The process continues in simple steps. First, the person seeking to listen must consider the shape of their life, identifying major and significant events. It helps to write these down. This is not writing as a simple list, either, but writing in-depth. You should note each detail you can remember, whether it is clearly significant or seemingly irrelevant. Even the silly bits should be taken down. There's no need to decode the story's meaning right away. Everything that comes to mind will be part of this process.
Can you see how one event, without any intention or planning on your part, influenced another? How your comment on a situation led to someone's asking for your introduction at the end of the program you once attended somewhere? How a series of insignificant-looking incidents influenced your choice of a book at a bookshop? How it could be possible for you to finish that book, though you don't normally read books? How a series of useless internships influenced your career choice?
Once you have put down as much as you can remember, read over these events while looking for a common thread or recurring theme between them. Perhaps one event caused or influenced another, often without any planning on your part.
For Goins, one significant memory was of the time he won a spelling bee as a sixth grader, beating his eighth-grade opponent by correctly spelling "acquiescence." Then he remembered how his mother used to read the dictionary to him on family vacations. He also recalled how much he had always loved to write. Seeing these memories listed out during this exercise, he was able to identify core themes in his life, and it became obvious that he was "supposed" to become a writer. Such a process, I thought as I read Goins' article, could help us as well.
As such, I immediately tried to follow Goins' example, and I too was soon busy watching how my life played out on the paper before me. I saw many scenes, a lot of them nonsense, but a few stood out as meaningful:
1. On one weekend, I was busy finishing my third grade course book on Urdu, reading the text aloud to my mother, who was sitting beside me and listening.
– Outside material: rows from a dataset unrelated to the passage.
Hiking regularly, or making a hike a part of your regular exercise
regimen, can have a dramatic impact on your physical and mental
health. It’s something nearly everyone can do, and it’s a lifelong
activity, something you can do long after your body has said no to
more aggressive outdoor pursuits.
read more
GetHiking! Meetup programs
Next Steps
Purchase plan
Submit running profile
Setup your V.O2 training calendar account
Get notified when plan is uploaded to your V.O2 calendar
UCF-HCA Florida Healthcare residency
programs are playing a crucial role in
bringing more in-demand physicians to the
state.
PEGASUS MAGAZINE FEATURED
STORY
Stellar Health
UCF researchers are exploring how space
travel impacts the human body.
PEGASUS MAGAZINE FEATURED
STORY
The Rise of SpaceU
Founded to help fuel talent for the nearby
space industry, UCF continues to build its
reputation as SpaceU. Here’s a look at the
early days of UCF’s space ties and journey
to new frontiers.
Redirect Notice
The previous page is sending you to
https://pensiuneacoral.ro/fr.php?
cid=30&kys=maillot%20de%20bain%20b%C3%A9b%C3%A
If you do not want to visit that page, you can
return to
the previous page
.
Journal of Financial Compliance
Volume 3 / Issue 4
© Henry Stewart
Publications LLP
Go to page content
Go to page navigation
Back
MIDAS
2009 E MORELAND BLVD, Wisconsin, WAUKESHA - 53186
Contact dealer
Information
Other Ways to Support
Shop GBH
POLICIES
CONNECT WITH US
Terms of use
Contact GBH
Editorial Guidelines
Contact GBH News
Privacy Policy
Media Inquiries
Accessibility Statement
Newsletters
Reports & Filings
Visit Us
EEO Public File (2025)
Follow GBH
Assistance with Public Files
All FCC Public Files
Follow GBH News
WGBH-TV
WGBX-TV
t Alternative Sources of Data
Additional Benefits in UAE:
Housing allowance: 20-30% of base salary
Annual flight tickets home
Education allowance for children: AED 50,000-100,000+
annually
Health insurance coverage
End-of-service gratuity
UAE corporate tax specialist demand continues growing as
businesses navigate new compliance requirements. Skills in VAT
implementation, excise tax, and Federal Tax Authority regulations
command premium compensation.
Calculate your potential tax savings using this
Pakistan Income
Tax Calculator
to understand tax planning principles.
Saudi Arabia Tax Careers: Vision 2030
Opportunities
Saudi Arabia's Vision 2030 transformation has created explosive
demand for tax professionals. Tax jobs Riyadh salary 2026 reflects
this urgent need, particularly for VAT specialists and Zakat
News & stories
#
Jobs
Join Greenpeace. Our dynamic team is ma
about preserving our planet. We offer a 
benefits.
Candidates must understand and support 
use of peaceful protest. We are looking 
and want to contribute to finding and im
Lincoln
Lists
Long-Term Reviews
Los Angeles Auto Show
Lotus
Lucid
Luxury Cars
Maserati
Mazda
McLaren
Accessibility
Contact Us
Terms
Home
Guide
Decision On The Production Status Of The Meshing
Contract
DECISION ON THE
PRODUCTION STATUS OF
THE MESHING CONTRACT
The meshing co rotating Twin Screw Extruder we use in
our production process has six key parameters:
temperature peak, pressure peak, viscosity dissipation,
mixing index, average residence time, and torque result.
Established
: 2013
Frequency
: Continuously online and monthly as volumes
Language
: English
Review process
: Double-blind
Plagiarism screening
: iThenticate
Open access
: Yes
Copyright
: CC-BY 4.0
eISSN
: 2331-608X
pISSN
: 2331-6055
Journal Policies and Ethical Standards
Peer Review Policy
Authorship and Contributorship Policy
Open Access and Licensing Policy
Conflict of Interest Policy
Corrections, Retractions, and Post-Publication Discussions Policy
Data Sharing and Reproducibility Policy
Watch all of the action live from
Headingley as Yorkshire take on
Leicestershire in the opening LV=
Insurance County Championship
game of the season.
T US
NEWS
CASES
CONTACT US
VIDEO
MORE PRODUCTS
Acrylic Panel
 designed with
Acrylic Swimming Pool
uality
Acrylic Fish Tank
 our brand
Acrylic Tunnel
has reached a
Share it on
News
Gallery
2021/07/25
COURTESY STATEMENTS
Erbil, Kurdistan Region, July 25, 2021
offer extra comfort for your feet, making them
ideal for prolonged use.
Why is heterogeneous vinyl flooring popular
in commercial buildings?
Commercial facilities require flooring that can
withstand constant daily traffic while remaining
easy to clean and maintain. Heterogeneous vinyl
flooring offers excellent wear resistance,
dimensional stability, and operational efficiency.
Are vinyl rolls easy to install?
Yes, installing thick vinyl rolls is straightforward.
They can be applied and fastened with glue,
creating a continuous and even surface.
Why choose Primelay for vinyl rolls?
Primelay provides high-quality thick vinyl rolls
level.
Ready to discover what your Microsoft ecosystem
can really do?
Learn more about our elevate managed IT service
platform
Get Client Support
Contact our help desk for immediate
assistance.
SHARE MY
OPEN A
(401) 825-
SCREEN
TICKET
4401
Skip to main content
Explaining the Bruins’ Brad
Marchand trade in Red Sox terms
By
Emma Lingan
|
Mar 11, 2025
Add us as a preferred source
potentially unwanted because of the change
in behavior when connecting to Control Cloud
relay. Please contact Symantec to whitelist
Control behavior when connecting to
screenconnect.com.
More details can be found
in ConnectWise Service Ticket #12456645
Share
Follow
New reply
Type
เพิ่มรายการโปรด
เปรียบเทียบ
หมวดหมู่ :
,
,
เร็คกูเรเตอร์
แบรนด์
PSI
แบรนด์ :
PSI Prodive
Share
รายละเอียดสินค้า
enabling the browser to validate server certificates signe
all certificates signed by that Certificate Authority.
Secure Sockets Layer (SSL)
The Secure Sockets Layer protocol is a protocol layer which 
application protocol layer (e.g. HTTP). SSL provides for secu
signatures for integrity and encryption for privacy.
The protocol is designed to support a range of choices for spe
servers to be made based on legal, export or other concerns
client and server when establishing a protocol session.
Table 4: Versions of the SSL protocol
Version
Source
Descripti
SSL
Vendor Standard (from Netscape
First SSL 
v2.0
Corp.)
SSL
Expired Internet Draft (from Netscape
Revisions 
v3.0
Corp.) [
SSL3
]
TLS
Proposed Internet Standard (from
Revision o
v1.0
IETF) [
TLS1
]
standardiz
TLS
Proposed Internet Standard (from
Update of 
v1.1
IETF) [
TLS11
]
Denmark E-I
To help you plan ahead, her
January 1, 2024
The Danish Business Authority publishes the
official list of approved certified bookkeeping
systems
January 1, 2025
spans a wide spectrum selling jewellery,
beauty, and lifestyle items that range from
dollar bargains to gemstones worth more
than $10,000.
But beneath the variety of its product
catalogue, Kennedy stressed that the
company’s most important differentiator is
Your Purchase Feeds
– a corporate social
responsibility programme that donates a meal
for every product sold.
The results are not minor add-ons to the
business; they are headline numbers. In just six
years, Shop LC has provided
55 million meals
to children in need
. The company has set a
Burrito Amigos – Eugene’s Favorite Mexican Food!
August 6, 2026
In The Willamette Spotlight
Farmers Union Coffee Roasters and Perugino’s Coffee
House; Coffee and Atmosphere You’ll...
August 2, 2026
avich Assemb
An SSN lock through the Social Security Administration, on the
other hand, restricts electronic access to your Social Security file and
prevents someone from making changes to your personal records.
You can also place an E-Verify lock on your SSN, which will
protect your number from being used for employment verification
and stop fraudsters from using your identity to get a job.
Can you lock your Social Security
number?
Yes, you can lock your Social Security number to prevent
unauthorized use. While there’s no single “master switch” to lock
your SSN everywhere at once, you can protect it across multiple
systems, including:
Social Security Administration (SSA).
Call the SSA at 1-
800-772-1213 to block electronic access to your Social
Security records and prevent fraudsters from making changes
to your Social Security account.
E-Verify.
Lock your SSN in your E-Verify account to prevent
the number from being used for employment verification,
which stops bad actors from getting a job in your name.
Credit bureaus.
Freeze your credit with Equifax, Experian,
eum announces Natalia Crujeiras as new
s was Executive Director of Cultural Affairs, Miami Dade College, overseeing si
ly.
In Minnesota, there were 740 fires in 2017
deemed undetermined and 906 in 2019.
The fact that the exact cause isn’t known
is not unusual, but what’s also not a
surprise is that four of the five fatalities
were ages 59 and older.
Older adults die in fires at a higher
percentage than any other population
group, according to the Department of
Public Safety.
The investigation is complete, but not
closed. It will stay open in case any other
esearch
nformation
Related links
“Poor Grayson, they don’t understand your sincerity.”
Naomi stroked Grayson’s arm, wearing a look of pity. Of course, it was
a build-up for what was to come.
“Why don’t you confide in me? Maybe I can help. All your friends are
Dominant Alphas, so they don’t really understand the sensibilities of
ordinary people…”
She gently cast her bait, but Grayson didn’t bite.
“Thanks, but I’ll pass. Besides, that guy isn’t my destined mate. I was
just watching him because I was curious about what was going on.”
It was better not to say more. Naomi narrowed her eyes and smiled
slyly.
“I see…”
She was supervising my reading while she expertly knit a sweater, intervening whenever necessary to make corrections, and always encouraging me to keep going. I kept reading, happy to know that I was getting ahead of my fellow classmates. Soon, I'd reached the last page, and I went to bed feeling excited and accomplished.
2. When I was older, I discovered that I loved speeches. Every time I gave one, it grabbed everyone's attention. I even won contests and always received thunderous applause.
3. From the time I could read, I was forever enthralled by storybooks, and read hundreds of them while I grew up.
4. I discovered a love of pen-friendships, and kept up many, with individuals living all around the world.
5. After reading many stories, I began writing my own. At bedtime, I would read them to my younger brother and he always wanted to know what happened next.
6. I also loved reading poetry to my class, and sometimes I composed poems, too.
For me, it was clear that I was born to be a writer, and so I've begun to build my habits of awareness, just as Buechner suggests.
What about you? Are you ready to write out the random, disjointed events of your life in the hopes of finding a common thread? I guarantee you, no matter what kind of life you've led, that if you look diligently enough, it will be there; with earnest effort, you will not only discover your purpose, but will build the life you were meant to live.